Rétroviseur

Des deux côtés du chemin de Chambly

Dans Malaise dans la culture, Freud utilise une comparaison pour expliquer le caractère non stratifié du «passé d’une âme» humaine: «Imaginons [que Rome] ne soit point un lieu d’habitations humaines, mais un être psychique au passé aussi riche et aussi lointain, où rien de ce qui s’est une fois produit ne serait perdu, et où toutes les phases récentes de son développement subsisteraient encore à côté des anciennes.» Le choix de la ville éternelle ne surprend guère. L’histoire y est lourde. Plus étonnant serait le choix d’une ville comme Longueuil. Imaginons, par exemple, que Freud traite du chemin de Chambly: au nord, au coin de la rue Saint-Charles, il y aurait l’actuelle cocathédrale Saint-Antoine-de-Padoue, construite à la fin du dix-neuvième siècle, mais également le fort de Longueuil, construit en 1695, occupé par les Américains en 1775 puis démoli en 1810. Au coin de la rue de Gentilly, il y aurait le Tim Hortons actuel ainsi que la barrière de péage du dix-huitième siècle, laquelle aurait inspiré Cornelius Krieghoff pour certaines des ses toiles. Plus au sud, au coin de la rue Brodeur, il y aurait un restaurant vietnamien et des patriotes embusqués, attendant le passage d’un convoi militaire pour libérer deux des leurs. Vous verriez tout ça en même temps. Vous auriez aussi une clinique médicale située au 1285, chemin de Chambly. Vous seriez Jacques Ferron, l’auteur des Historiettes.

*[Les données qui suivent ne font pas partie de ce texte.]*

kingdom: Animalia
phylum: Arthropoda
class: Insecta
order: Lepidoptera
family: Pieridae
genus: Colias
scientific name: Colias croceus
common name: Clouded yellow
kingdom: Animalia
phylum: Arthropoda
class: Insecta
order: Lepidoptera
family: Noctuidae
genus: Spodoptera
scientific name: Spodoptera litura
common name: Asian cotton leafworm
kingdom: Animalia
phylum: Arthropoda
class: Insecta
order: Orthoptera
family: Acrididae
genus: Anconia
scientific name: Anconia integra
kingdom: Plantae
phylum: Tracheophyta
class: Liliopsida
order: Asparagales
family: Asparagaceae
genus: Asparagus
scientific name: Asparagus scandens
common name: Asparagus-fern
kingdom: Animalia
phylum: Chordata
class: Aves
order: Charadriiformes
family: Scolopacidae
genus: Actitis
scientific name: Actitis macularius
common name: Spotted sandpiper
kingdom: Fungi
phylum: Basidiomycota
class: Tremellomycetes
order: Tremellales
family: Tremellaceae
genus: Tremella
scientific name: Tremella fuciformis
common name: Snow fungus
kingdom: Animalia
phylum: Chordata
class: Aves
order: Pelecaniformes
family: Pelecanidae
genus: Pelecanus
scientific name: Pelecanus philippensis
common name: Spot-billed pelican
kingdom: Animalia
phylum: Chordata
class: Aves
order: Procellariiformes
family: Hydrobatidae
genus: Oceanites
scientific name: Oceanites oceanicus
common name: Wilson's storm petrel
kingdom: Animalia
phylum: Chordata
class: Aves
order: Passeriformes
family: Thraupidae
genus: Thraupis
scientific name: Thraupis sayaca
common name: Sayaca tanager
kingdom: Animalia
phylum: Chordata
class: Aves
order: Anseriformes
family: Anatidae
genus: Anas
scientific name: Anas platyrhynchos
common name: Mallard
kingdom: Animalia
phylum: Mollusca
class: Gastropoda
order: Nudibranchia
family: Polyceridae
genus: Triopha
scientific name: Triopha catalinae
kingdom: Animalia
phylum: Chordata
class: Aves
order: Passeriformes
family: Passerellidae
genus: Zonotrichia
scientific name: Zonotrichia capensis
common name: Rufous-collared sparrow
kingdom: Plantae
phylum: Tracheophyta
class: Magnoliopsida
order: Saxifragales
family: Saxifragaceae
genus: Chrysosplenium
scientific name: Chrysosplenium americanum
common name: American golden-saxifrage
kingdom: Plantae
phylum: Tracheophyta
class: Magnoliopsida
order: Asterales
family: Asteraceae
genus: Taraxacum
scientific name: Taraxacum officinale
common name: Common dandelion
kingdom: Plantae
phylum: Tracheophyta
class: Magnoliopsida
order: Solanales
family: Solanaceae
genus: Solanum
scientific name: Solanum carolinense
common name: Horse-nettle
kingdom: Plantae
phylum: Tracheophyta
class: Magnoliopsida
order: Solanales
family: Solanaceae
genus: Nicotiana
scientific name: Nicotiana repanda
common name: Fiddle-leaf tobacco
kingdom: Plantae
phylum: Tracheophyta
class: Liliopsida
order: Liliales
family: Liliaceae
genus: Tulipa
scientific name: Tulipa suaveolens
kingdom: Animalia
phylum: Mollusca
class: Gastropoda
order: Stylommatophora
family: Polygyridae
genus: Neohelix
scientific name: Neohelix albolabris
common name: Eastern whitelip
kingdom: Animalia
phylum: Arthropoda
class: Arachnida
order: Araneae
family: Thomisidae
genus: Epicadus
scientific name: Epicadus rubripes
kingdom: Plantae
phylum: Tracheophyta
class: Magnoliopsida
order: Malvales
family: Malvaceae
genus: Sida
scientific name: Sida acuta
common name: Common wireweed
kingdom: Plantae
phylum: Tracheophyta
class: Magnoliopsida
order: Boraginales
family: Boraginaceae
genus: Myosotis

Ce recueil a paru en 1969 et regroupe des textes publiés en revue entre 1957 et 1969. Leur trait commun: l’histoire nationale, de Jacques Cartier à Claude Wagner, et les fausses idoles qu’il faut savoir jeter par terre. Première victime: Jérôme Le Royer de la Dauversière, responsable français de la fondation de Montréal, en attente de béatification. Aux dernières nouvelles, le 6 juillet 2007, Benoît XVI a reconnu ses vertus héroïques. Mais, pour Ferron, il faudrait plutôt parler de saint Tartuffe: à l’en croire, De la Dauversière aurait été le modèle du personnage de Molière. La littérature et la Nouvelle-France font bon ménage chez Ferron, on le verra. Déboulonnage en règle, aussi, pour Dollard des Ormeaux, que Ferron ne lâche guère depuis le début des années 1960: «On le poussa sur le piédestal que les Patriotes avaient préparé. C’était vers 1920, dans une sorte de trou qui puait la décomposition de tout un peuple. Nous n’en sommes pas encore sortis.» Ferron va dans tous les sens de l’histoire, sans souci pour la chronologie, sans s’excuser, non plus, auprès des historiens patentés qu’il varlope partout dans son recueil. Toutes les époques sont là en même temps, comme ce chemin de Chambly où le vif et le mort n’existent plus, mais où il y a une sorte de simultanéité spatiale que seule la fiction peut imaginer.

Cela revient-il à affirmer que, si l’on veut comprendre l’histoire du Québec, les textes de Frégault, Trudel et Groulx, les usual suspects de Ferron, ne valent pas grand-chose si on les compare aux fictions? Ce serait court. Parlons plutôt d’une autre voie qui pourra rejoindre celle des historiens, sans que l’on sache vraiment qui a pris le bon chemin et qui arrivera le premier à l’on ne sait trop quel but.